[Task brief] Only the lines from the one containing "ALLES AFWIJZEN" through the end of the data belong in the answer; reproduce them exactly.

#####

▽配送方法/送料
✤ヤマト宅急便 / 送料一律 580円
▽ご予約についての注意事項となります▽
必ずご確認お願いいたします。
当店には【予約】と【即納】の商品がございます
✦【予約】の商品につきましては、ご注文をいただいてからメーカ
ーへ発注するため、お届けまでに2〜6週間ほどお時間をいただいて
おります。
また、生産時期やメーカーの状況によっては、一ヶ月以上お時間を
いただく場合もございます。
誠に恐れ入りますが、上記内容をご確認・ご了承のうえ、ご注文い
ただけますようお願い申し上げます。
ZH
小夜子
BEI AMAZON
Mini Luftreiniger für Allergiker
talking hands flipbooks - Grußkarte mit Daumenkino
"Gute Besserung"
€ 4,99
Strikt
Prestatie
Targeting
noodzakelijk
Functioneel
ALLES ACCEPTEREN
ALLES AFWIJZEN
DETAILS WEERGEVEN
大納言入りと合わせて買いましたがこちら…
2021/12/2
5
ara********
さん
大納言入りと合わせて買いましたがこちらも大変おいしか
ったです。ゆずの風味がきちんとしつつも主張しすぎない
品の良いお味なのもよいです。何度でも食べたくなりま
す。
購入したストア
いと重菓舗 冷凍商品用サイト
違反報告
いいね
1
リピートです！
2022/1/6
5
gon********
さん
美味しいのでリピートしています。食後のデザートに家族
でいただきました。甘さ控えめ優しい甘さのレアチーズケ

#####

[Output]
ALLES AFWIJZEN
DETAILS WEERGEVEN
大納言入りと合わせて買いましたがこちら…
2021/12/2
5
ara********
さん
大納言入りと合わせて買いましたがこちらも大変おいしか
ったです。ゆずの風味がきちんとしつつも主張しすぎない
品の良いお味なのもよいです。何度でも食べたくなりま
す。
購入したストア
いと重菓舗 冷凍商品用サイト
違反報告
いいね
1
リピートです！
2022/1/6
5
gon********
さん
美味しいのでリピートしています。食後のデザートに家族
でいただきました。甘さ控えめ優しい甘さのレアチーズケ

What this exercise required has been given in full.